Paulo recomenda que “os membros tenham a mesma solicitude uns para com os outros” (1 Cor12, 25), porque somos um e o mesmo corpo. “O amor pelos irmãos, do qual é expressão a esmola – típica prática quaresmal, juntamente com a oração e o jejum – enraíza-se nesta pertença comum”. A preocupação concreta pelos mais pobres, a atenção aos outros em reciprocidade, reconhecendo igualmente o bem que o Senhor faz neles e através deles, exprime a participação no único corpo que é a Igreja.
3. O prestar atenção uns aos outros tem um único objetivo: o estímulo recíproco no amor e nas boas obras, condição para progredir no caminho da santidade e “aspirar aos carismas mais elevados e a um amor cada vez mais alto e fecundo (cf 1 Cor 12,31 13,13)”.
Com esta mensagem, Bento XVI pretende lançar-nos numa “perspetiva dinâmica de crescimento” de modo que, pelo estímulo recíproco, cheguemos à plenitude do amor e das boas obras, vencendo a tibieza, não sufocando o Espírito, nem recusando “pôr a render os talentos” que nos foram dados para nosso bem e bem dos outros (cf. Mt 25,24-28). “Na vida de fé quem não avança recua”.
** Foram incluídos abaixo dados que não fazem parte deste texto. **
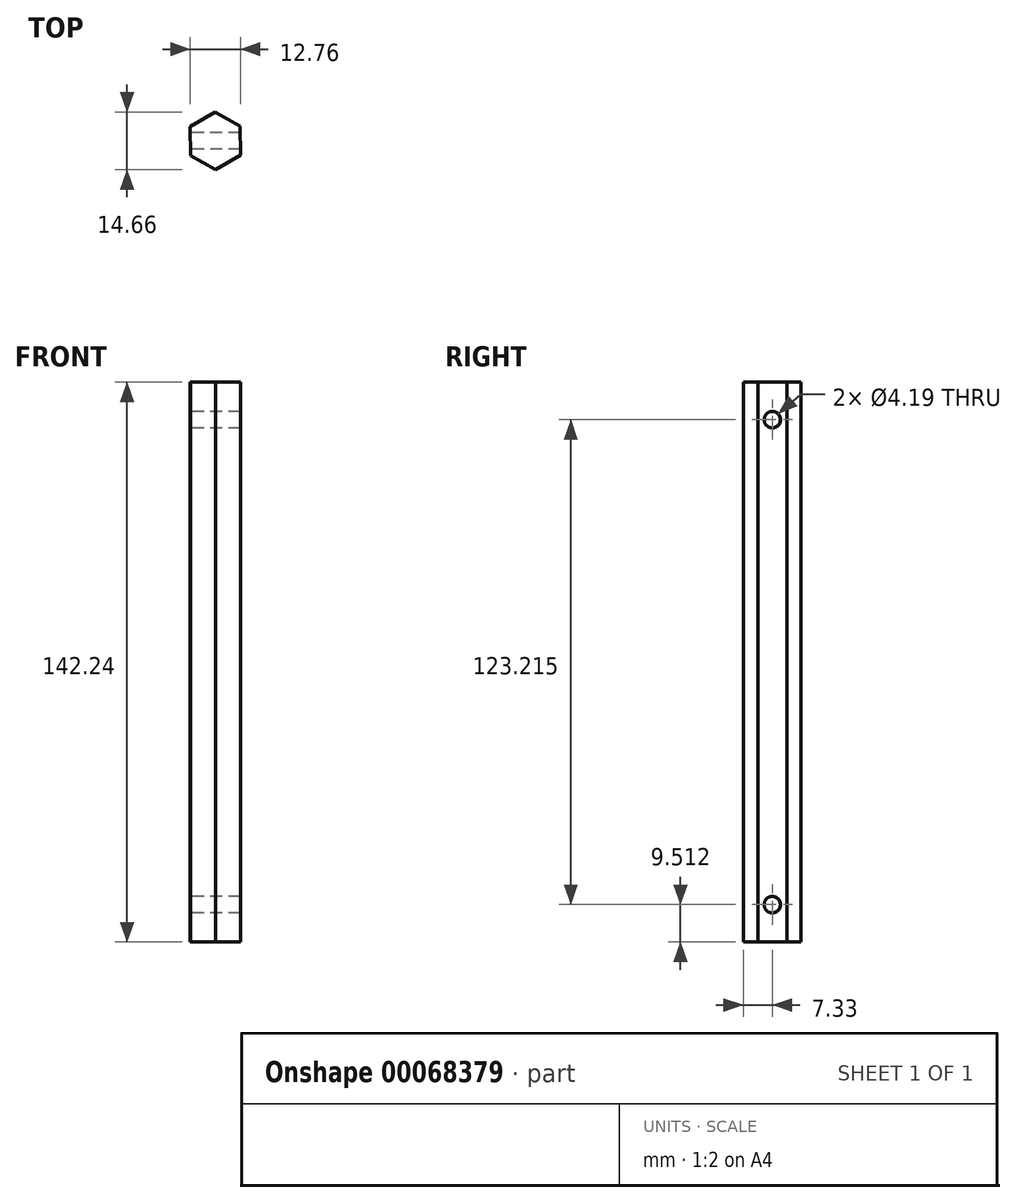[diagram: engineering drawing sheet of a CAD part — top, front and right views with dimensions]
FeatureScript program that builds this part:
annotation { "Feature Type Name" : "Feature", "Feature Type Description" : "" }
export const myFeature = defineFeature(function(context is Context, id is Id, definition is map)
    precondition{}
    {
        {
            var Q0;
            Q0=qCreatedBy(makeId("Top.planeOp"),FACE);
            var sketch = newSketch(context, id + "F0", { "sketchPlane" : qUnion([Q0])});
            skCircle(sketch, "E0.cCircle", {"center": v(0, 0) * mm, "radius": 6.35 * mm, "construction": true});
            skLineSegment(sketch, "E0.0", {"start": v(6.38, -3.62) * mm, "end": v(0.05, -7.33) * mm});
            skLineSegment(sketch, "E0.1", {"start": v(0.05, -7.33) * mm, "end": v(-6.32, -3.71) * mm});
            skLineSegment(sketch, "E0.2", {"start": v(-6.32, -3.71) * mm, "end": v(-6.38, 3.62) * mm});
            skLineSegment(sketch, "E0.3", {"start": v(-6.38, 3.62) * mm, "end": v(-0.05, 7.33) * mm});
            skLineSegment(sketch, "E0.4", {"start": v(-0.05, 7.33) * mm, "end": v(6.32, 3.71) * mm});
            skLineSegment(sketch, "E0.5", {"start": v(6.32, 3.71) * mm, "end": v(6.38, -3.62) * mm});
            skPoint(sketch, "E0.0.midPoint", {"position": v(3.22, -5.48) * mm});
            skSolve(sketch);
        }
        {
            var Q0;
            Q0=makeQuery(id+"F0.imprint","IMPRINT",FACE,{"disambiguationData":[TD([[makeQuery(id+"F0.imprint","IMPRINT",EDGE,{"derivedFrom":sQuery(id+"F0.wireOp",EDGE,"E0.0")}),-1.0]])]});
            extrude(context, id + "F1", {"entities" : qUnion([Q0]), "depth" : 142.24 * mm});
        }
        {
            var Q0;
            Q0=makeQuery(id+"F1.opExtrude","SWEPT_FACE",FACE,{"disambiguationData":[OSD([sQuery(id+"F0.wireOp",EDGE,"E0.2")])]});
            var sketch = newSketch(context, id + "F2", { "sketchPlane" : qUnion([Q0])});
            skCircle(sketch, "E1", {"center": v(0, 9.51) * mm, "radius": 2.1 * mm});
            skCircle(sketch, "E2", {"center": v(0, 132.73) * mm, "radius": 2.1 * mm});
            skPoint(sketch, "E2.centerSnap0", {"position": v(0, 142.24) * mm});
            skSolve(sketch);
        }
        {
            var Q0;
            Q0=makeQuery(id+"F2.imprint","IMPRINT",FACE,{"disambiguationData":[TD([[makeQuery(id+"F2.imprint","IMPRINT",EDGE,{"derivedFrom":sQuery(id+"F2.wireOp",EDGE,"E2")}),1.0]])]});
            var Q1;
            Q1=makeQuery(id+"F2.imprint","IMPRINT",FACE,{"disambiguationData":[TD([[makeQuery(id+"F2.imprint","IMPRINT",EDGE,{"derivedFrom":sQuery(id+"F2.wireOp",EDGE,"E1")}),1.0]])]});
            extrude(context, id + "F3", {"entities" : qUnion([Q0, Q1]), "operationType" : NewBodyOperationType.REMOVE, "oppositeDirection" : true, "depth" : 12.7 * mm});
        }
    });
A partilha de bens, em tempo de crescente necessidade, como acontece entre nós, é expressão deste dinamismo de crescimento pessoal e eclesial e de progresso no caminho da santidade, fruto do estímulo recíproco no amor e nas boas obras.
O Conselho Presbiteral decidiu que o contributo penitencial quaresmal reverta, à semelhança do ano passado, para o Fundo Diocesano Social, que recolheu e distribuiu entre donativos (33.761,25€) e renúncias quaresmais (25.726,51€), o total de 59.487,76€, uma soma com algum significado mas muito à quem da possibilidade de satisfazer os inúmeros pedidos, chegados de todo o território diocesano. Manifesto o meu reconhecimento a todos, sem esquecer a resposta dada ao longo de todo o ano, de tantos modos, e muito difícil de contabilizar, pelas nossas comunidades paroquiais e pela Caritas diocesana. Ela é expressão duma consciência fraterna e solidária que “desperta” para a realidade envolvente e mobiliza na resposta às consequências da situação que atravessamos.
Também este ano apelo à generosidade de todos, já que todos, particulares e instituições, podem contribuir para este Fundo, através das Paróquias ou de depósito bancário (NIB 001800000617213600178). Renovo, igualmente, o meu apelo aos Párocos para continuarem a sensibilizar e a envolver as comunidades paroquiais na resposta de “proximidade” às situações locais, sobretudo a situações de novas pobrezas, de doença e de solidão, como caminho de conversão quaresmal e da prática caridade cristã. Como nos deseja e exorta Bento XVI, “que todos, à vista de um mundo que exige dos cristãos um renovado testemunho de amor e fidelidade ao Senhor, sintam a urgência de se esforçar por se adiantar no amor, no serviço e nas obras boas (cf. Heb 6,10)”. A resposta a este apelo contribuirá, seguramente, para a vivência duma Quaresma santa e fecunda e de um encontro pessoal e alegre com Cristo Ressuscitado, em ordem a um maior estímulo recíproco no amor e nas boas obras.